■ TASK STATEMENT: Could you set down exactly the lines of the data below, starting at the one that holds "- [Dicas e Boas" and ending at the one that holds "### **Secretários Acadêmicos**", both included, and only those?

■ THE DATA:
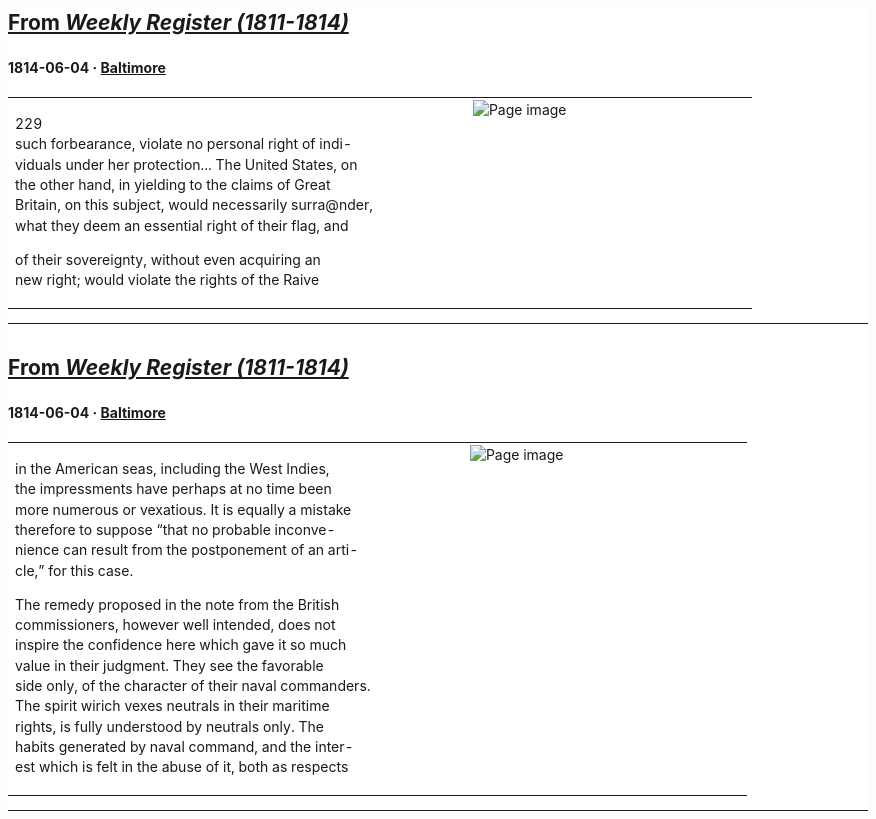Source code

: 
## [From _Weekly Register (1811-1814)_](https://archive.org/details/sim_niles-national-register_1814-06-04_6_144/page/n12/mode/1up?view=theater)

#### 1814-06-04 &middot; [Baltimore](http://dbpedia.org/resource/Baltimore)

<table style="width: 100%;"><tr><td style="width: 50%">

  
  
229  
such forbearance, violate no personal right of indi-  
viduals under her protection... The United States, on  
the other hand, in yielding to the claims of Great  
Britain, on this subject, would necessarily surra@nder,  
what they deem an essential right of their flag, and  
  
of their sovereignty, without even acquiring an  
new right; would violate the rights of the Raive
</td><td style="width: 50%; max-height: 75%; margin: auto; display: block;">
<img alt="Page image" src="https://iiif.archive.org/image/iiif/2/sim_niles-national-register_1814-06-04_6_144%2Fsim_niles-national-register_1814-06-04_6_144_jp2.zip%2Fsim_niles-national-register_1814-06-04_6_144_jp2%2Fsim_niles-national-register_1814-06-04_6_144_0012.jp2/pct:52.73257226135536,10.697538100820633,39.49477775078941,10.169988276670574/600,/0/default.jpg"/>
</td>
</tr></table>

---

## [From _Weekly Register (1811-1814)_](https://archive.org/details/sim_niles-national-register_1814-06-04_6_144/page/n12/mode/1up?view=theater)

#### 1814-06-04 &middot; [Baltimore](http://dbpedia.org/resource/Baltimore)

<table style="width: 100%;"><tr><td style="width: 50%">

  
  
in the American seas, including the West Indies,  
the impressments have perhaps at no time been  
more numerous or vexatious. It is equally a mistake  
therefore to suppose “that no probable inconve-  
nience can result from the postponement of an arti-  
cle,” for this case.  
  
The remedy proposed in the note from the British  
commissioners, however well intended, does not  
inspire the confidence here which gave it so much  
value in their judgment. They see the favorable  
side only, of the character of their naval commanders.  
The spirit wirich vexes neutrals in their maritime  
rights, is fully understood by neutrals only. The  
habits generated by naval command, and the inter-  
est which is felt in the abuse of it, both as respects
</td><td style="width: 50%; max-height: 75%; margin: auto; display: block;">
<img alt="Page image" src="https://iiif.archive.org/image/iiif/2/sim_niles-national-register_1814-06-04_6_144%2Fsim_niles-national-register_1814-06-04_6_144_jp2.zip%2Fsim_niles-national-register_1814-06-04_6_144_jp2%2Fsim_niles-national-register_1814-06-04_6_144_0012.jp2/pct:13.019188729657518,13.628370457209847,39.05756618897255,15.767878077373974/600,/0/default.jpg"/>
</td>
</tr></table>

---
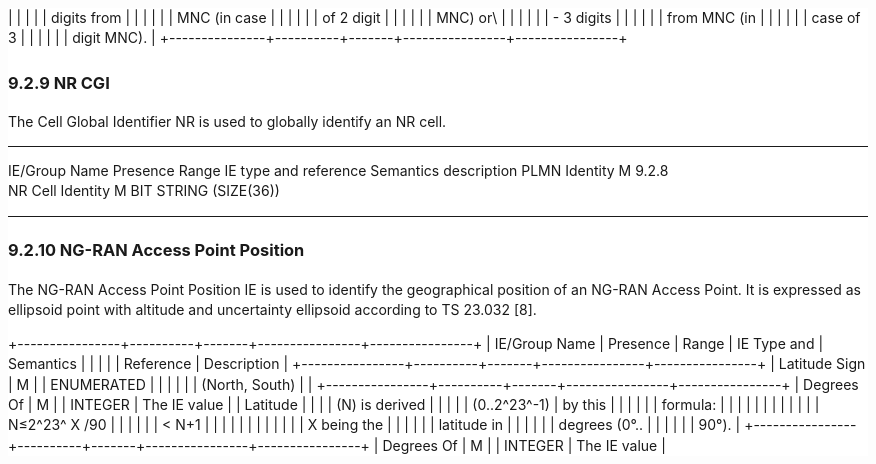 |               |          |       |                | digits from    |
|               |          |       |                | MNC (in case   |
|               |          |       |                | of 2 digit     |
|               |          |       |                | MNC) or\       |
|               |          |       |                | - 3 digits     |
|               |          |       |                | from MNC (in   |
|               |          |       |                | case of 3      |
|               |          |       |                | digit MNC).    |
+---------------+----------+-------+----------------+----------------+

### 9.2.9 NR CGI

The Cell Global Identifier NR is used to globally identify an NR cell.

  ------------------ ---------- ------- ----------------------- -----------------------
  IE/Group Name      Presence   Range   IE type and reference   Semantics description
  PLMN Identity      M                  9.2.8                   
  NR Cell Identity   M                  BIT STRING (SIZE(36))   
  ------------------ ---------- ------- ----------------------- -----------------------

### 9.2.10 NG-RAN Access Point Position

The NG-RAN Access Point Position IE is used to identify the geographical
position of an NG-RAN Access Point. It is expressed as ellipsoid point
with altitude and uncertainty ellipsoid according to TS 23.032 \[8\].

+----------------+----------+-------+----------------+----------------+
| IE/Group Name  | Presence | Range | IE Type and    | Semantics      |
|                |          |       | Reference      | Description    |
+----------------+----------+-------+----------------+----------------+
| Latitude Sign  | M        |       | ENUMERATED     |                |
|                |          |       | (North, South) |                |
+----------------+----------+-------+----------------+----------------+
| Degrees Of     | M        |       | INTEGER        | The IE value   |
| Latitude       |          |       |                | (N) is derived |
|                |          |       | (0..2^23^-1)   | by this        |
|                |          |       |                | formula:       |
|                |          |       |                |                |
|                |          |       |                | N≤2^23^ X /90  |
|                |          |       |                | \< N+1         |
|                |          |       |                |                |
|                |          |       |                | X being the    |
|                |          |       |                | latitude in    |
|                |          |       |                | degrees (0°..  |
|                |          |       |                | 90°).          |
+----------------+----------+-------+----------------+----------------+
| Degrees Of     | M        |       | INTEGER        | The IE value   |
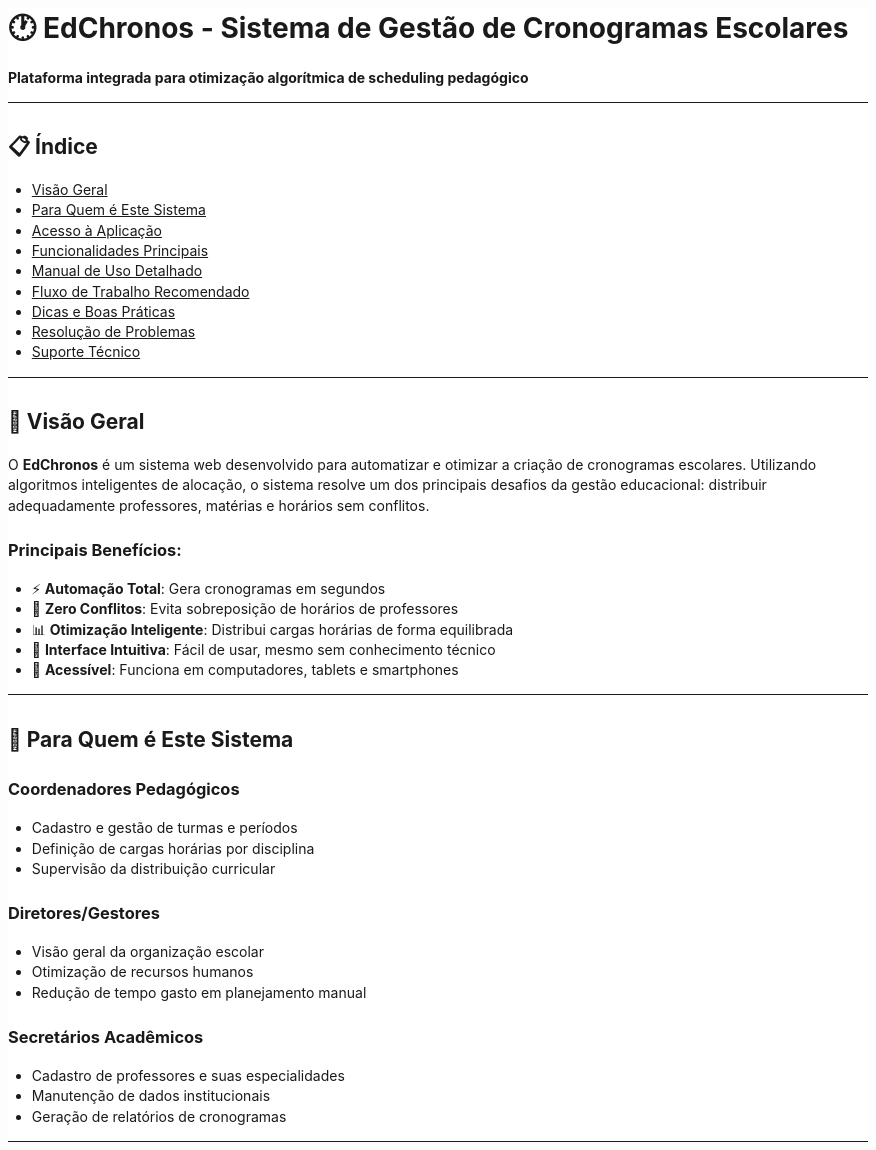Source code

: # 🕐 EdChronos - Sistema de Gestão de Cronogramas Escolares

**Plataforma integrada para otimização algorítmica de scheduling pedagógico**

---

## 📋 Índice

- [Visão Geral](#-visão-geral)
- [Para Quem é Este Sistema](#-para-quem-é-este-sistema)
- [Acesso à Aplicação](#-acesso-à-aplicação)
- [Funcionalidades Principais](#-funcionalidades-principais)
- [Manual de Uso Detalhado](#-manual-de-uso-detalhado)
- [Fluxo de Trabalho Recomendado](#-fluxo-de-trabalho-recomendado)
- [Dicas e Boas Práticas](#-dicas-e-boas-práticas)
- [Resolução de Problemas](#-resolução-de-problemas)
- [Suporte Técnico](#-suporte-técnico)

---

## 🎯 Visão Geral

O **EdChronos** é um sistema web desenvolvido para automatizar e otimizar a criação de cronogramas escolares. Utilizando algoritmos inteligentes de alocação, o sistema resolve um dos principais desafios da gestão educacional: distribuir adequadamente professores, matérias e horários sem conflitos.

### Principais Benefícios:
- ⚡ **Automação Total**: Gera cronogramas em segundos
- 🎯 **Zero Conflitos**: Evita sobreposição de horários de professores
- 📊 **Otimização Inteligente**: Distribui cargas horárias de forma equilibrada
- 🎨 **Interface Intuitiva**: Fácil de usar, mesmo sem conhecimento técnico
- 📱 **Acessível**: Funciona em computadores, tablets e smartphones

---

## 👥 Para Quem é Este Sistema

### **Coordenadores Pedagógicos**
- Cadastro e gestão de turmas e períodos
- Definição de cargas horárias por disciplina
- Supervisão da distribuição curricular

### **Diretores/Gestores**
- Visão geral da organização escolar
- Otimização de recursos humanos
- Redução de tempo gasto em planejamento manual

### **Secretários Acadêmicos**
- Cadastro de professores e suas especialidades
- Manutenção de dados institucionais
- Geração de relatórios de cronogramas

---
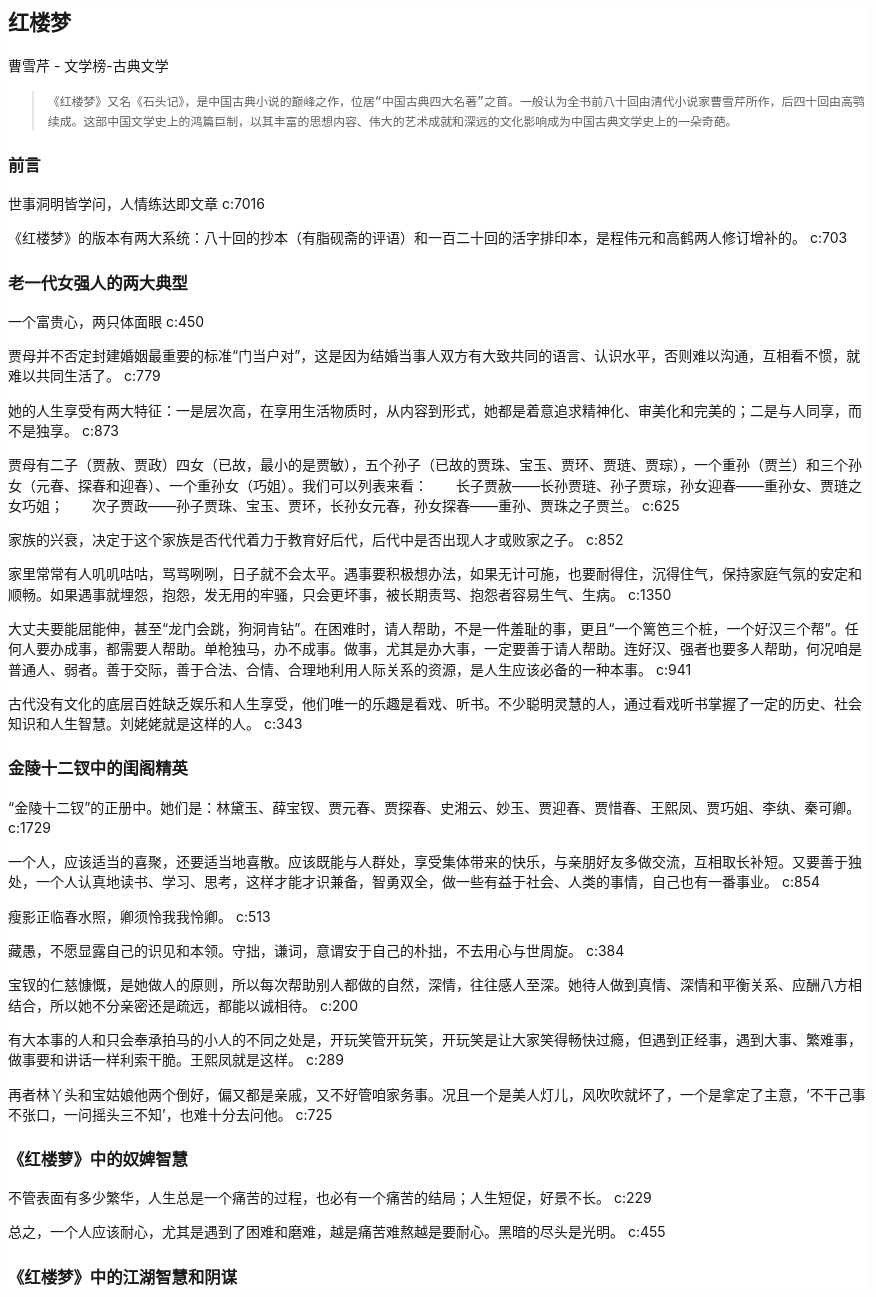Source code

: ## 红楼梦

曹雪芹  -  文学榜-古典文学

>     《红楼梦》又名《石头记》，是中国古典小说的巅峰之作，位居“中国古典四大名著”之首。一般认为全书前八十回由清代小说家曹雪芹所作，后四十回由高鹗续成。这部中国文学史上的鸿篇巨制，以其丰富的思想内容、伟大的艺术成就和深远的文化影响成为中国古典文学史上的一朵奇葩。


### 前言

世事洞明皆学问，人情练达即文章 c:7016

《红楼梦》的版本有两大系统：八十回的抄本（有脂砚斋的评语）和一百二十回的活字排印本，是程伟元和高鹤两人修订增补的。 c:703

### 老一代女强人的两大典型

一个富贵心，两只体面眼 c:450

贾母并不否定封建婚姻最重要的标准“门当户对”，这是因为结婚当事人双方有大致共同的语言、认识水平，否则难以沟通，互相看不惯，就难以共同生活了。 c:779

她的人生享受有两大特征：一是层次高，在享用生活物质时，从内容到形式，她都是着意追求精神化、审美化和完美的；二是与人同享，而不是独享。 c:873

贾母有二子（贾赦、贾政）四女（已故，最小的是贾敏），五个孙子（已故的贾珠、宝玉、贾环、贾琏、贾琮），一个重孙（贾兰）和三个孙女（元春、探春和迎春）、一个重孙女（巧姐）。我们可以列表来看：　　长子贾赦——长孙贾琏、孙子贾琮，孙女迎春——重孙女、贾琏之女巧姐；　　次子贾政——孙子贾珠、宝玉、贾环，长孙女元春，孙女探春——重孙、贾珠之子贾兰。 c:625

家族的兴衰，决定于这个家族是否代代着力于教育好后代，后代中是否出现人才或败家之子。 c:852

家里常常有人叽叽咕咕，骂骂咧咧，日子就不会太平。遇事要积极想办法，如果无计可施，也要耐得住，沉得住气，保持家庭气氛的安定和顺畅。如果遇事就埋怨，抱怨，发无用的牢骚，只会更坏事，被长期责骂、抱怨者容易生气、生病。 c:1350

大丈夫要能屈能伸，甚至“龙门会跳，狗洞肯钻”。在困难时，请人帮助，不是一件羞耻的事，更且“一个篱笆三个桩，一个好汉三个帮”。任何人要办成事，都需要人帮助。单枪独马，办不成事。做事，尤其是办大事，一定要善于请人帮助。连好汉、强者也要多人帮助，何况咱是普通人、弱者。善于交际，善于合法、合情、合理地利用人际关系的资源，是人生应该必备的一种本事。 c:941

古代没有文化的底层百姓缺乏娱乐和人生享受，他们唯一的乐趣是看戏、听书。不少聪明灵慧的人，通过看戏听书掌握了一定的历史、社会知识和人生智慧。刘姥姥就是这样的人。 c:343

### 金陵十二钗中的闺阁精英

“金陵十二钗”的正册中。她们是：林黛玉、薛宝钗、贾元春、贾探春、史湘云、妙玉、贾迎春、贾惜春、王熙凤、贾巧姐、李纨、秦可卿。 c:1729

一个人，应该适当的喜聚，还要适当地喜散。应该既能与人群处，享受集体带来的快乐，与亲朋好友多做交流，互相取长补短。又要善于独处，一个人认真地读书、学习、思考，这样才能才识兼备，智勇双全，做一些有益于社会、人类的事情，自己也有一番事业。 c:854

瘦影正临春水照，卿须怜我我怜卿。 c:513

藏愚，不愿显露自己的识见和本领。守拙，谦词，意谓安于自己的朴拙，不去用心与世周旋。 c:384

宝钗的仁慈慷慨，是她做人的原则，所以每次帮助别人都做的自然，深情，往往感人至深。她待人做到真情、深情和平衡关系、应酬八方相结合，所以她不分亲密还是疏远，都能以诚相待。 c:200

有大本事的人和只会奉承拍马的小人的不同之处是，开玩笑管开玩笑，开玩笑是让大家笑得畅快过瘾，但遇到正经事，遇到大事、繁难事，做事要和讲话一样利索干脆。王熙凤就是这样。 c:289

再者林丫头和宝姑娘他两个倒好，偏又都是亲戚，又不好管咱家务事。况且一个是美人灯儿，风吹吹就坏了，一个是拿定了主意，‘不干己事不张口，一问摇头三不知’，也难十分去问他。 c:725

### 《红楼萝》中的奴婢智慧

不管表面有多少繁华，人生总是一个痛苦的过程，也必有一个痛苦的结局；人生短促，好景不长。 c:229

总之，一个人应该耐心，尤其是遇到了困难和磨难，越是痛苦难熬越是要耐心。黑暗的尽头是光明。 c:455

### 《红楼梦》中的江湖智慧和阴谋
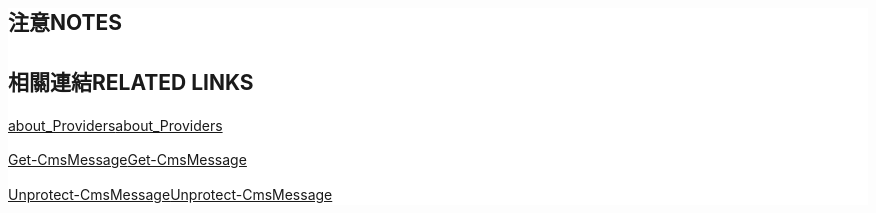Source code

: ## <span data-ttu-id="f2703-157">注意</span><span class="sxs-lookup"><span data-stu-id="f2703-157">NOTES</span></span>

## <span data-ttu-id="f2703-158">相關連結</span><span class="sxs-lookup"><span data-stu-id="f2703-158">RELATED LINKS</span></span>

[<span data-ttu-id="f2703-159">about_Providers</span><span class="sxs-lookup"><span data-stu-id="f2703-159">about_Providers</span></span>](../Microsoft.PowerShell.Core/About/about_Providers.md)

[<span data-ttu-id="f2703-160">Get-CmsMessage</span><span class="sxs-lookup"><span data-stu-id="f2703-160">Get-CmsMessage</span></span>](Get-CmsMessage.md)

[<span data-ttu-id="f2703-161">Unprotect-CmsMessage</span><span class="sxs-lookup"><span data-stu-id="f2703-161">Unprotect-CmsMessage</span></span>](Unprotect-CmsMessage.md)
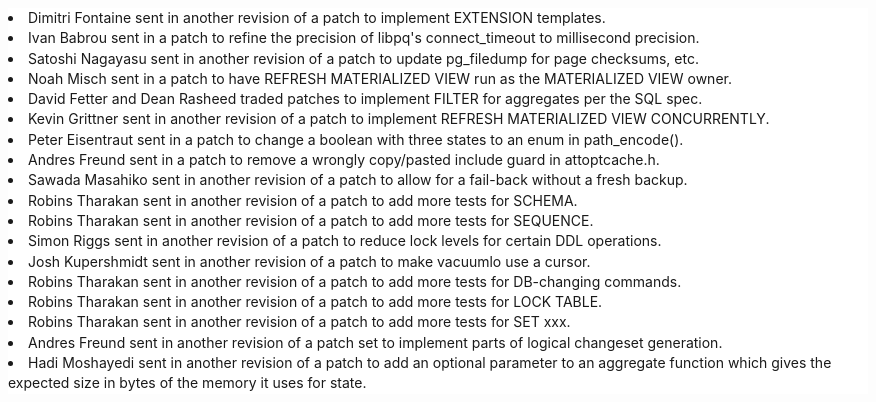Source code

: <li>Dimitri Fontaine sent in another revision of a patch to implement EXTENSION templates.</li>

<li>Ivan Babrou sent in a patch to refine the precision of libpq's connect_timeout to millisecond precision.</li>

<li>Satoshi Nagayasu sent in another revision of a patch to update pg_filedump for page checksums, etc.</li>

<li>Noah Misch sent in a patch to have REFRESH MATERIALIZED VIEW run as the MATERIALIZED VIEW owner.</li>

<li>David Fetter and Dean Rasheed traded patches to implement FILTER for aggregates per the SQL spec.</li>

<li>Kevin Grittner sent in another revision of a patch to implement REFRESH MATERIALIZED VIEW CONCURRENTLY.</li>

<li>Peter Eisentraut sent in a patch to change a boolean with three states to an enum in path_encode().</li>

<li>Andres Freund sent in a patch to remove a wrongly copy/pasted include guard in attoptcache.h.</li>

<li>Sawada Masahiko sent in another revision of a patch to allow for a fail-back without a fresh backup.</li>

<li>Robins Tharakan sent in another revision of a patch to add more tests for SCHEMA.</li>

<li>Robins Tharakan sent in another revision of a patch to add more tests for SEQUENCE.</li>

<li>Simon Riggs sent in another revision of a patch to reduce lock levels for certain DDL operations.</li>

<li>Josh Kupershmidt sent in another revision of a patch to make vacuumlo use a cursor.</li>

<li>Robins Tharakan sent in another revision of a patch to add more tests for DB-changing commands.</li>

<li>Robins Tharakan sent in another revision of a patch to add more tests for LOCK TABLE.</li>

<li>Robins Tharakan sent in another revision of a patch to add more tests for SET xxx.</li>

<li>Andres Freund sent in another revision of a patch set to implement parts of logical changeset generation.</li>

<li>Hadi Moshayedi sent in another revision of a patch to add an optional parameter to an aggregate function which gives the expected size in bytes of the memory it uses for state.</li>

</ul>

■ OUTPUT BELOW:
- [Dicas e Boas Práticas](#-dicas-e-boas-práticas)
- [Resolução de Problemas](#-resolução-de-problemas)
- [Suporte Técnico](#-suporte-técnico)

---

## 🎯 Visão Geral

O **EdChronos** é um sistema web desenvolvido para automatizar e otimizar a criação de cronogramas escolares. Utilizando algoritmos inteligentes de alocação, o sistema resolve um dos principais desafios da gestão educacional: distribuir adequadamente professores, matérias e horários sem conflitos.

### Principais Benefícios:
- ⚡ **Automação Total**: Gera cronogramas em segundos
- 🎯 **Zero Conflitos**: Evita sobreposição de horários de professores
- 📊 **Otimização Inteligente**: Distribui cargas horárias de forma equilibrada
- 🎨 **Interface Intuitiva**: Fácil de usar, mesmo sem conhecimento técnico
- 📱 **Acessível**: Funciona em computadores, tablets e smartphones

---

## 👥 Para Quem é Este Sistema

### **Coordenadores Pedagógicos**
- Cadastro e gestão de turmas e períodos
- Definição de cargas horárias por disciplina
- Supervisão da distribuição curricular

### **Diretores/Gestores**
- Visão geral da organização escolar
- Otimização de recursos humanos
- Redução de tempo gasto em planejamento manual

### **Secretários Acadêmicos**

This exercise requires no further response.